Task description - For every line in the data below that contains "thermos", copy the line.
"""
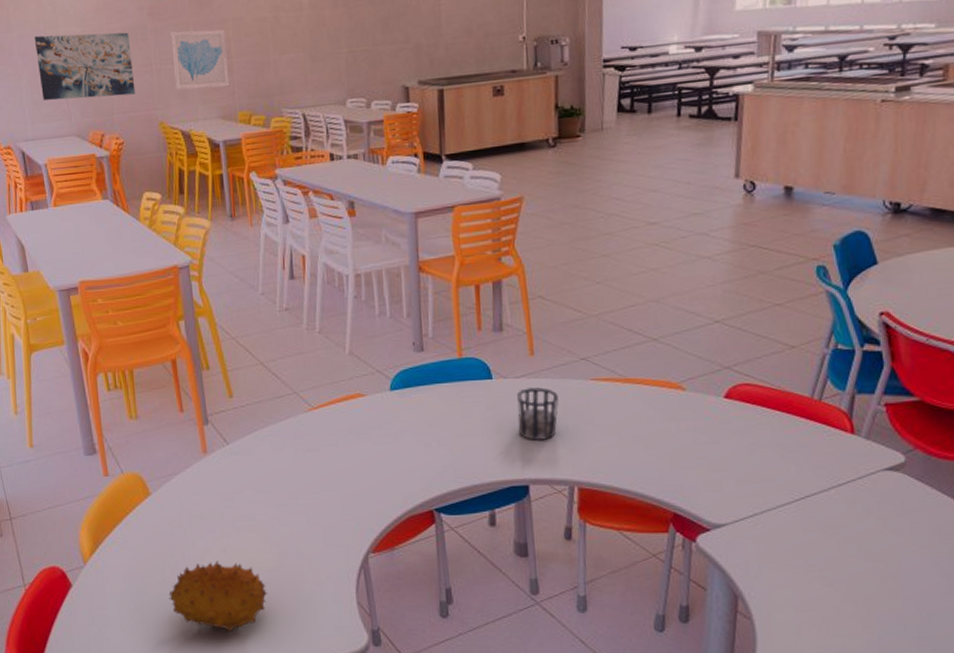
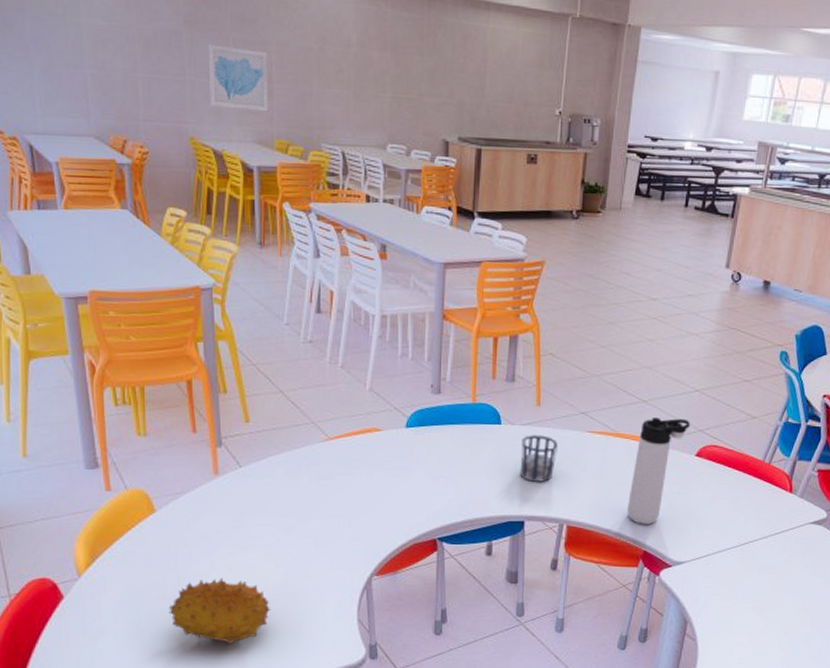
wall art: present [34,32,136,101] -> none [50,22,165,103]
thermos bottle: none [647,355,713,482] -> present [626,418,690,524]

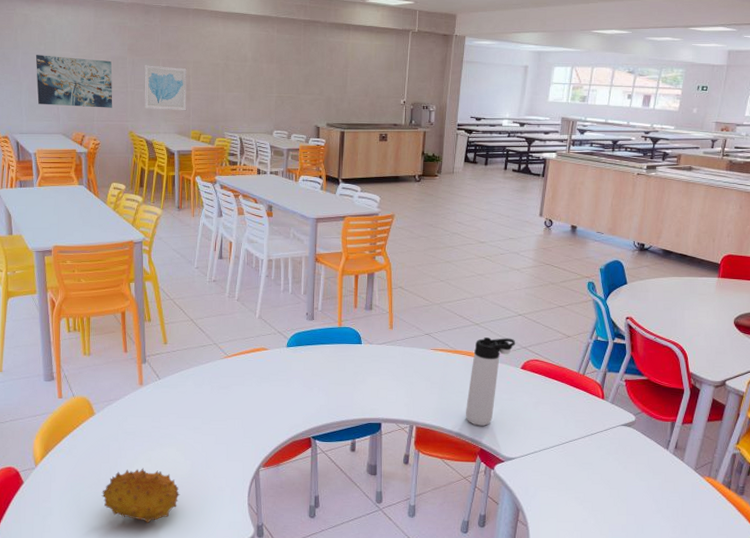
wall art: none [50,22,165,103] -> present [35,55,113,108]
cup: present [520,435,558,482] -> none [377,352,407,391]

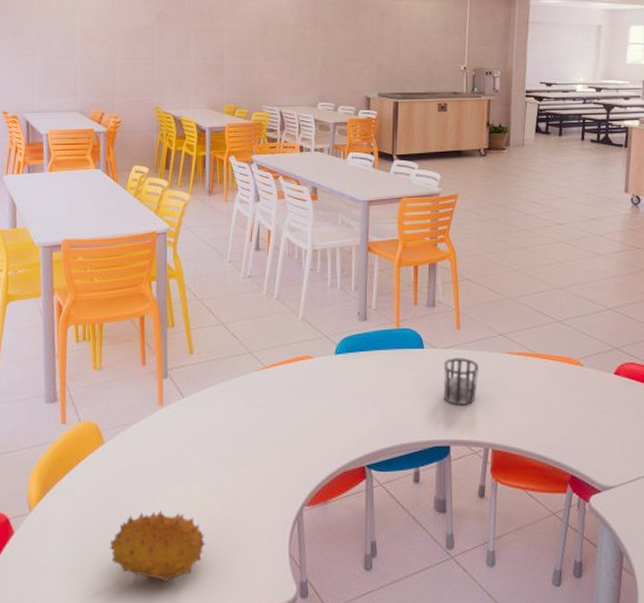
wall art: present [35,55,113,108] -> none [52,26,138,82]
wall art: present [144,65,187,111] -> none [172,34,221,83]
cup: none [377,352,407,391] -> present [443,358,479,405]
thermos bottle: present [465,337,515,426] -> none [550,337,606,447]

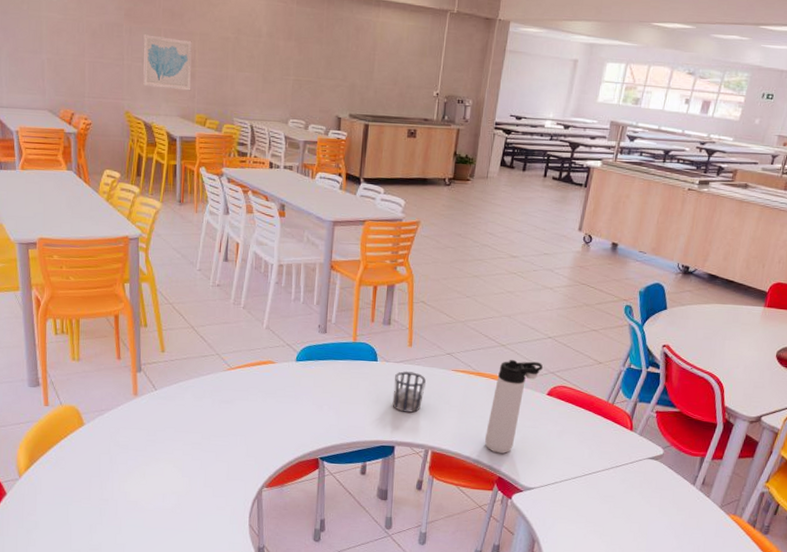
fruit: present [109,510,206,583] -> none [91,483,177,542]
wall art: none [172,34,221,83] -> present [142,34,192,91]
thermos bottle: none [550,337,606,447] -> present [484,360,543,453]

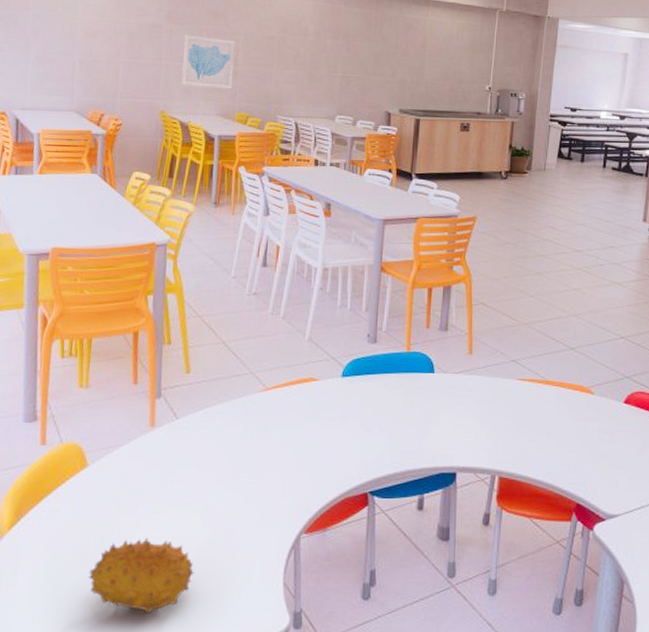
fruit: none [91,483,177,542] -> present [88,537,195,615]
cup: present [392,371,426,413] -> none [452,383,489,431]
thermos bottle: present [484,360,543,453] -> none [558,365,617,475]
"""
Answer -
thermos bottle: none [647,355,713,482] -> present [626,418,690,524]
thermos bottle: present [465,337,515,426] -> none [550,337,606,447]
thermos bottle: none [550,337,606,447] -> present [484,360,543,453]
thermos bottle: present [484,360,543,453] -> none [558,365,617,475]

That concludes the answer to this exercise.